Samsung nie zapłaci za zniszczenia spowodowane przez Galaxy Note 7
Jak donosi brytyjski The Guardian, dział ubezpieczeniowy Samsunga nie zamierza wypłacać odszkodowań ludziom, którym wybuchający Galaxy Note 7 zniszczył różne rzeczy. Może to oznaczać kolejny proces zbiorowy przeciwko producentowi.
Sprawa eksplodujących Galaxy Note 7 będzie się ciągnąć zapewne miesiącami. Tymczasem klienci są coraz bardziej niezadowoleni z działań firmy. Szczególnie osoby, które poniosły straty finansowe spowodowane jej wadliwym produktem.
Parę tygodni temu pisałem, że jeden z pierwszych potwierdzonych przypadków wybuchu Galaxy Note 7, miał miejsce w jednym z australijskich hoteli. Spowodował wówczas straty w wysokości 1400 dolarów, które producent pokrył bez żadnej zwłoki. Niestety poszkodowani w innych przypadkach, które nie są już tak medialne, nie mogą liczyć na żadne odszkodowanie za zniszczone rzeczy.
The Guardian twierdzi, że dział ubezpieczeń koncernu odmawia wypłaty odszkodowań za zniszczenia spowodowane wybuchającym telefonem.
Jednym z poszkodowanych jest John Barwick z Illinois, u którego sprzęt ochlapał chemikaliami łóżko, materac, zasłony oraz dywan, czyniąc je niezdatnymi do użytku. Straty wyceniono na 9 tysięcy dolarów, zaś mężczyzna miał nadzieję na uzyskanie od producenta zwrotu.
Skontaktował się z firmą i został skierowany do przedstawiciela ubezpieczyciela Samsung Fire & Marine, który poinformował go, że na zwrot żądanej kwoty nie ma co liczyć, choć zaproponowano mu wartość amortyzacji zniszczonego sprzętu. Mężczyzna był zawiedzony odpowiedzią zapewniając, że nie jest to dla niego okazja do wzbogacenia, a jedynie chce zwrotu pieniędzy za spowodowane zniszczenia. Twierdzi też, że producent był zainteresowany wyłącznie odzyskaniem uszkodzonego sprzętu.
Barwick nie jest jedyną osobą, której Samsung odmówił pokrycia strat.
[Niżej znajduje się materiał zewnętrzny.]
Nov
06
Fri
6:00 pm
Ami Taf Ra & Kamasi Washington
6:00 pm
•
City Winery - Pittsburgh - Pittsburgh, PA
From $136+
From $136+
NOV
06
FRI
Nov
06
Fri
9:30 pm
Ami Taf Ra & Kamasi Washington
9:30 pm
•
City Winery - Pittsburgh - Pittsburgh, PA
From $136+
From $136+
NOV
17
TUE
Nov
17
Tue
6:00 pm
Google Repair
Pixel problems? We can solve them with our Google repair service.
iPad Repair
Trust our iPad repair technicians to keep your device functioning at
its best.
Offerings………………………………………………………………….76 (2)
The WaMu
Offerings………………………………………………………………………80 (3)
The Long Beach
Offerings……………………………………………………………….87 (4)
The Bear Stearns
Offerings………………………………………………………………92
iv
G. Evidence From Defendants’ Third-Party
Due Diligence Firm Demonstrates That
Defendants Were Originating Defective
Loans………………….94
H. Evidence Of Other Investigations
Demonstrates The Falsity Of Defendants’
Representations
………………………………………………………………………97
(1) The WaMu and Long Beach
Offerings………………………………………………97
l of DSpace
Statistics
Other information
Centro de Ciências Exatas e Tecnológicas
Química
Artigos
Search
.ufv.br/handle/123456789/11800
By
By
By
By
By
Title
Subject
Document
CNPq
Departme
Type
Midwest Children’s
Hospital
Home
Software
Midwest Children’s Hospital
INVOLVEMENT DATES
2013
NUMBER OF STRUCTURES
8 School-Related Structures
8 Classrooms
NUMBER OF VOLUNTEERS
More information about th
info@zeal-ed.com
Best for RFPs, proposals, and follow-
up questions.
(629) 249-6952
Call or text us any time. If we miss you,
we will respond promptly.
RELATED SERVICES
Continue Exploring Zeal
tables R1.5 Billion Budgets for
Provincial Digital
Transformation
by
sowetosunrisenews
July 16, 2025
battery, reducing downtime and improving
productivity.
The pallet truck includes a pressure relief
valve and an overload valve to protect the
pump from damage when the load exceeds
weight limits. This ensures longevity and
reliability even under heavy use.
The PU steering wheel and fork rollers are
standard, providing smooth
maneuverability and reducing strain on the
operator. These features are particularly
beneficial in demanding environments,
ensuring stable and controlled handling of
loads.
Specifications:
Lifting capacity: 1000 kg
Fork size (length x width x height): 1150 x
Shawn Minter z Richmond w stanie Virginia doświadczył tego samego. Gdy zapytał firmę o zwrot kosztów zniszczonego mebla, został zignorowany. Dziennikarzom powiedział, że Samsung chciał tylko odzyskać zniszczony telefon. Gdy oznajmił producentowi, że odda go do analizy Konsumenckiej Komisji Bezpieczeństwa Produktu, w tym momencie kontakt się urwał.
Minter ponownie skontaktował się z Samsungiem i został skierowany do ubezpieczyciela, który również odpowiedział, że nie może liczyć na zwrot kosztów uszkodzonych przedmiotów.
Takie podejście do klienta na pewno nie poprawi wizerunku koncernu, poważnie nadszarpniętego przez wadliwy produkt. Tym bardziej że, takich osób jest z pewnością znacznie więcej.